• _TASK ITEM_:
Reproduce the listing below from the line with "STRONA GŁÓWNA" to the line with "interior yang didominasi", both lines included, character for character, minus any pictures.

• _RECORDS FOR THE EXERCISE_:
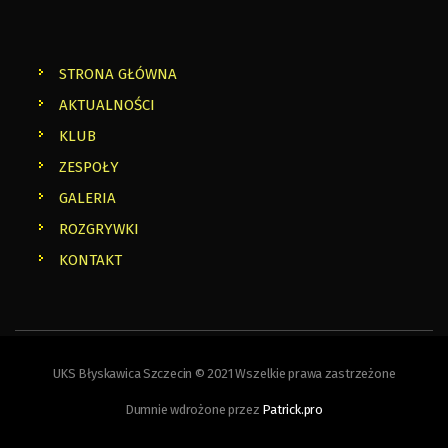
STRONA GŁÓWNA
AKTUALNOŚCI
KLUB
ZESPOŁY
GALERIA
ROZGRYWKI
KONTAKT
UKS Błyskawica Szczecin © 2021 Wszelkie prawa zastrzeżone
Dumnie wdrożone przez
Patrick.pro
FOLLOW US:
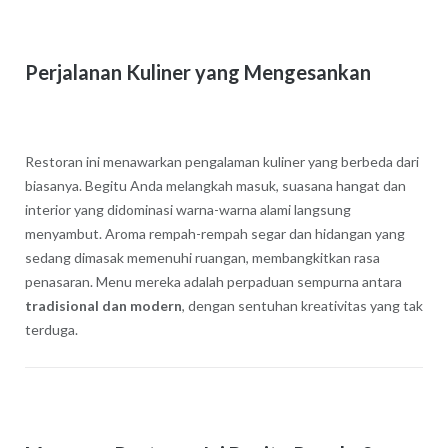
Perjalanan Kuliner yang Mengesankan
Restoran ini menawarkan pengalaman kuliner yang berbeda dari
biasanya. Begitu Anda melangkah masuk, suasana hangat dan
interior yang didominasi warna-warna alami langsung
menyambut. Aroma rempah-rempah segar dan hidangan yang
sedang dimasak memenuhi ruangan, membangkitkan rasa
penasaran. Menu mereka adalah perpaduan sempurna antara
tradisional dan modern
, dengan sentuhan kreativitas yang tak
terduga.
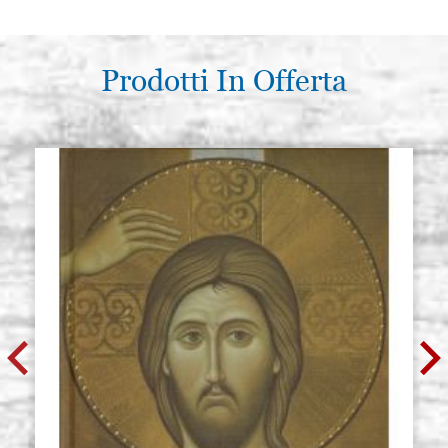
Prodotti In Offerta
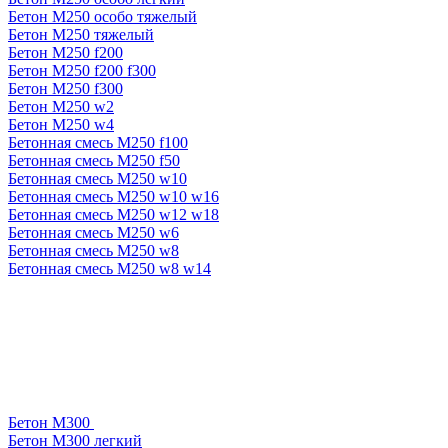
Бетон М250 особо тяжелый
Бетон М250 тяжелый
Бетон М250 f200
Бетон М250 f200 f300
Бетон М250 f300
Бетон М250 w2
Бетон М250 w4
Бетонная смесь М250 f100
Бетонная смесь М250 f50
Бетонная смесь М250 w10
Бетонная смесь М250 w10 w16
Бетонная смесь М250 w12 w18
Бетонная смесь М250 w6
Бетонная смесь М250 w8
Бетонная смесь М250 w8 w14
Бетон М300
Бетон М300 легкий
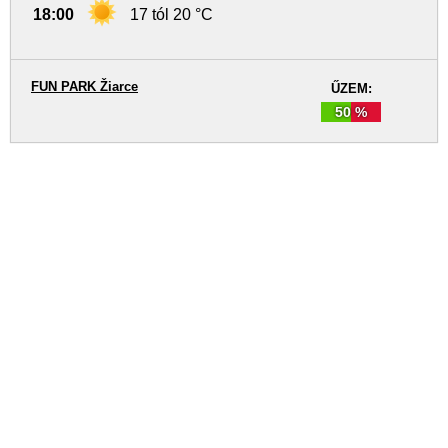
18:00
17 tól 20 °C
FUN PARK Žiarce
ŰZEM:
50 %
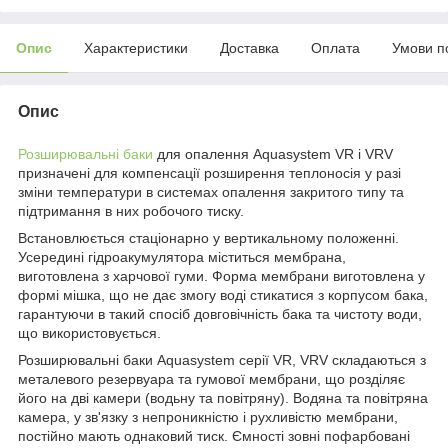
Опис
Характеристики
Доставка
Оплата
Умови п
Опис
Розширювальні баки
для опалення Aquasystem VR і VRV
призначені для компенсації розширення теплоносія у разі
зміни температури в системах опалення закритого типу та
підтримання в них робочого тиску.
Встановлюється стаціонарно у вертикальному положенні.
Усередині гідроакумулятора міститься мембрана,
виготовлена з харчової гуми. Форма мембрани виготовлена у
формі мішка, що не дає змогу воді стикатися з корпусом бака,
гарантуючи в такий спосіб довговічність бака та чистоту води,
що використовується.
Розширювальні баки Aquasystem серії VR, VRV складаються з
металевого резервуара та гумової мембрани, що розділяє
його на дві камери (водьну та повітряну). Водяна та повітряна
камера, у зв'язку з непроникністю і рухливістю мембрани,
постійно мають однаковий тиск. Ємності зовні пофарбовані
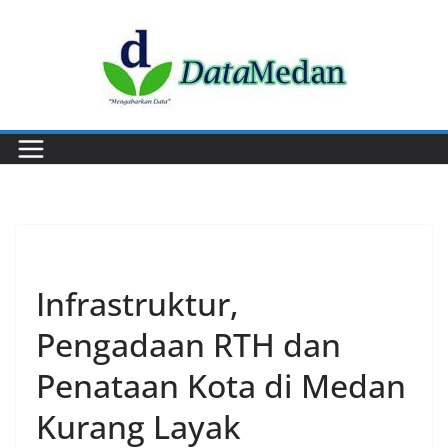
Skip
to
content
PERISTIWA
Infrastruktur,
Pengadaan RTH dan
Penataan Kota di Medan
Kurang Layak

* * *

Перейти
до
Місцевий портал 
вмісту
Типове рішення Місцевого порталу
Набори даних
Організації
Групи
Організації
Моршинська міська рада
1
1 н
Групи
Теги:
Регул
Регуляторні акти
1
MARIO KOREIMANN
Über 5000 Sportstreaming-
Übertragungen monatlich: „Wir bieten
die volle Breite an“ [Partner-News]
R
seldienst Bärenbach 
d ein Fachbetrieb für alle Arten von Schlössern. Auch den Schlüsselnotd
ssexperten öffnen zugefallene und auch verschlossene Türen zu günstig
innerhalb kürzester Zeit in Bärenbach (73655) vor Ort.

• _SOLVED PROBLEM_:
STRONA GŁÓWNA
AKTUALNOŚCI
KLUB
ZESPOŁY
GALERIA
ROZGRYWKI
KONTAKT
UKS Błyskawica Szczecin © 2021 Wszelkie prawa zastrzeżone
Dumnie wdrożone przez
Patrick.pro
FOLLOW US:
Perjalanan Kuliner yang Mengesankan
Restoran ini menawarkan pengalaman kuliner yang berbeda dari
biasanya. Begitu Anda melangkah masuk, suasana hangat dan
interior yang didominasi warna-warna alami langsung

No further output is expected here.